Common failure causes: - A column type change that is incompatible with existing data (e.g., changing varchar to integer when non-numeric data exists) - A foreign key reference to a table that has not been deployed yet - A naming conflict with an existing database object


Deployment vs Promotion

It is important to understand the distinction:

DeploymentPromotion
What it doesApplies table definitions to the physical database on the current branchCopies table definitions from one branch to another
When to useAfter creating or modifying table definitionsAfter deploying and testing on one branch, to move changes to the next environment
ScopeOne branchBetween two branches (source → target)

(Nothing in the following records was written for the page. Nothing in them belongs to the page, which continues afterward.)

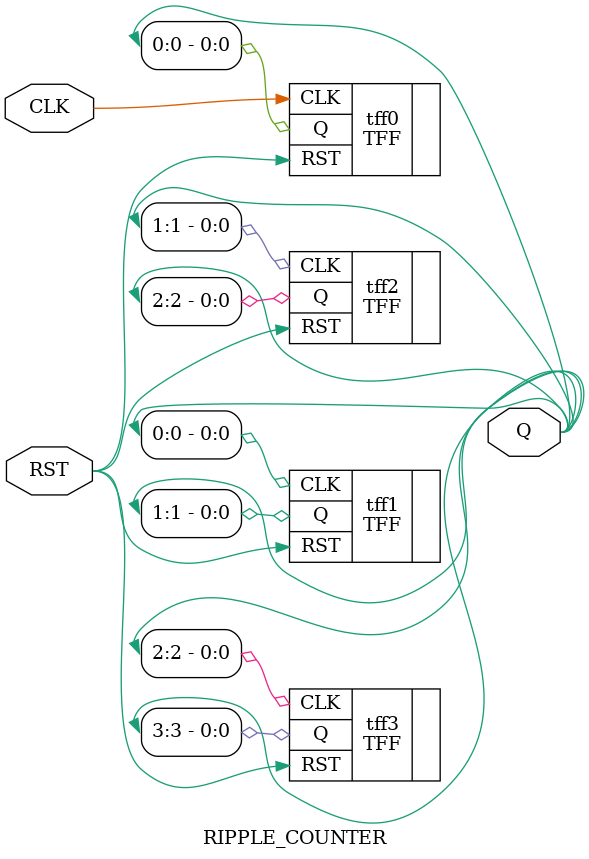
<source format=v>
module RIPPLE_COUNTER(Q, CLK, RST);
// input list
input CLK, RST;
// output list
output [3:0] Q;

TFF	tff0(.Q(Q[0]), .CLK(CLK), .RST(RST));
TFF	tff1(.Q(Q[1]), .CLK(Q[0]), .RST(RST));
TFF	tff2(.Q(Q[2]), .CLK(Q[1]), .RST(RST));
TFF	tff3(.Q(Q[3]), .CLK(Q[2]), .RST(RST));

endmodule

</source>
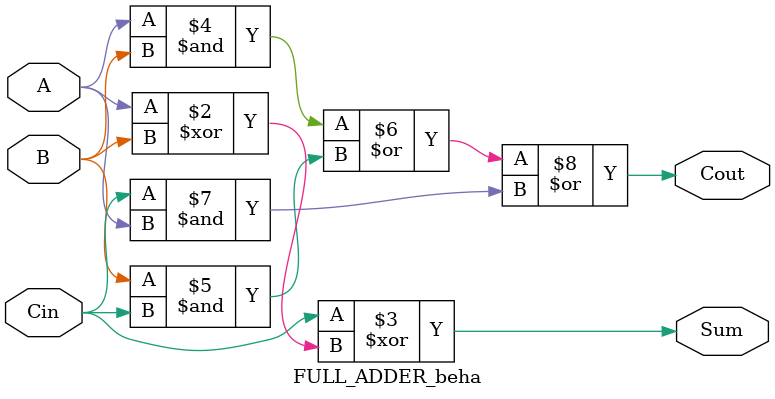
<source format=v>
`timescale 1ns / 1ps


module FULL_ADDER_beha(Sum,Cout,A,B,Cin);
    input A,B,Cin;
    output reg Sum,Cout;
    
    always @(A,B,Cin) begin
        Sum = Cin ^ (A ^ B);
        Cout = A&B | B&Cin | Cin&A;
    end
endmodule

</source>
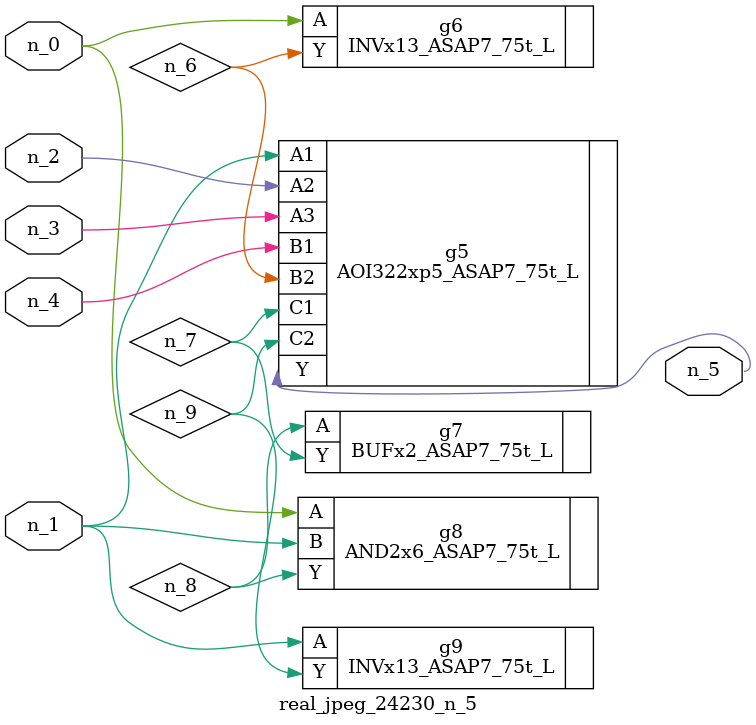
<source format=v>
module real_jpeg_24230_n_5 (n_4, n_0, n_1, n_2, n_3, n_5);

input n_4;
input n_0;
input n_1;
input n_2;
input n_3;

output n_5;

wire n_8;
wire n_6;
wire n_7;
wire n_9;

INVx13_ASAP7_75t_L g6 ( 
.A(n_0),
.Y(n_6)
);

AND2x6_ASAP7_75t_L g8 ( 
.A(n_0),
.B(n_1),
.Y(n_8)
);

AOI322xp5_ASAP7_75t_L g5 ( 
.A1(n_1),
.A2(n_2),
.A3(n_3),
.B1(n_4),
.B2(n_6),
.C1(n_7),
.C2(n_9),
.Y(n_5)
);

INVx13_ASAP7_75t_L g9 ( 
.A(n_1),
.Y(n_9)
);

BUFx2_ASAP7_75t_L g7 ( 
.A(n_8),
.Y(n_7)
);


endmodule
</source>
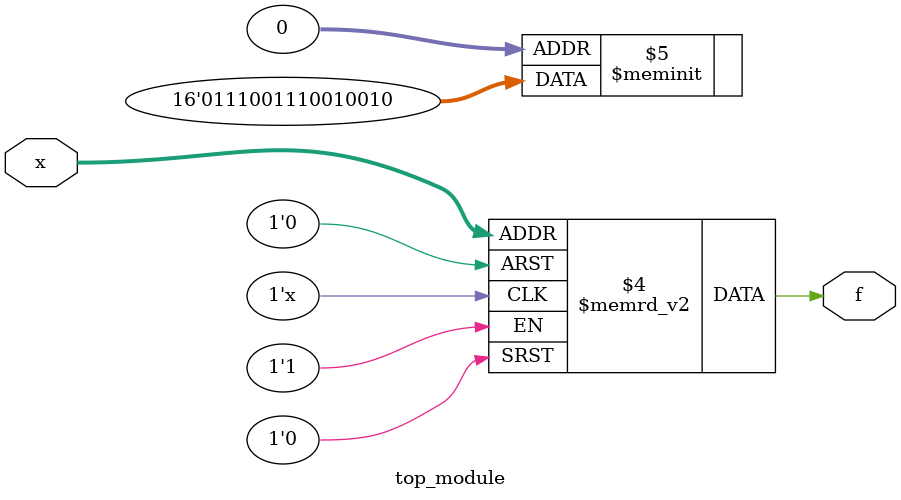
<source format=sv>
module top_module (
    input [4:1] x,
    output logic f
);

always_comb begin
    case (x)
        4'b0001, 4'b0111, 4'b1000, 4'b1001: f = 1'b1;
        4'b0010, 4'b0011, 4'b1010, 4'b1011: f = 1'b0;
        4'b0100, 4'b1100, 4'b1101, 4'b1110: f = 1'b1;
        default: f = 1'b0; // Use don't-care as 0
    endcase
end

endmodule

</source>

A typical workflow on a Business/Enterprise plan: 1. Create a new table on a Private Developer branch, or clone an existing table from a higher environment (Test/Prod) branch. 2. Make your changes 3. Deploy on Private Development (creates/alters physical tables on Dev) 4. Promote from Private Development to Test (copies definitions) 5. Deploy on Test (creates/alters physical tables on Test) 6. Promote from Test to Production 7. Deploy on Production


Deployments on Free and Team Plans

On Free and Team plans with a single Production branch, the workflow is simpler:

  1. Edit table definitions on Production
  2. Deploy on Production

There is no promotion step because there is only one branch. Changes go live immediately when deployed.


Deleting Tables

TitanRDM provides a safe removal process for table definitions on the table definitions index page. When you remove a table, the physical database table is renamed (not dropped). See the Removing a Table page for more details.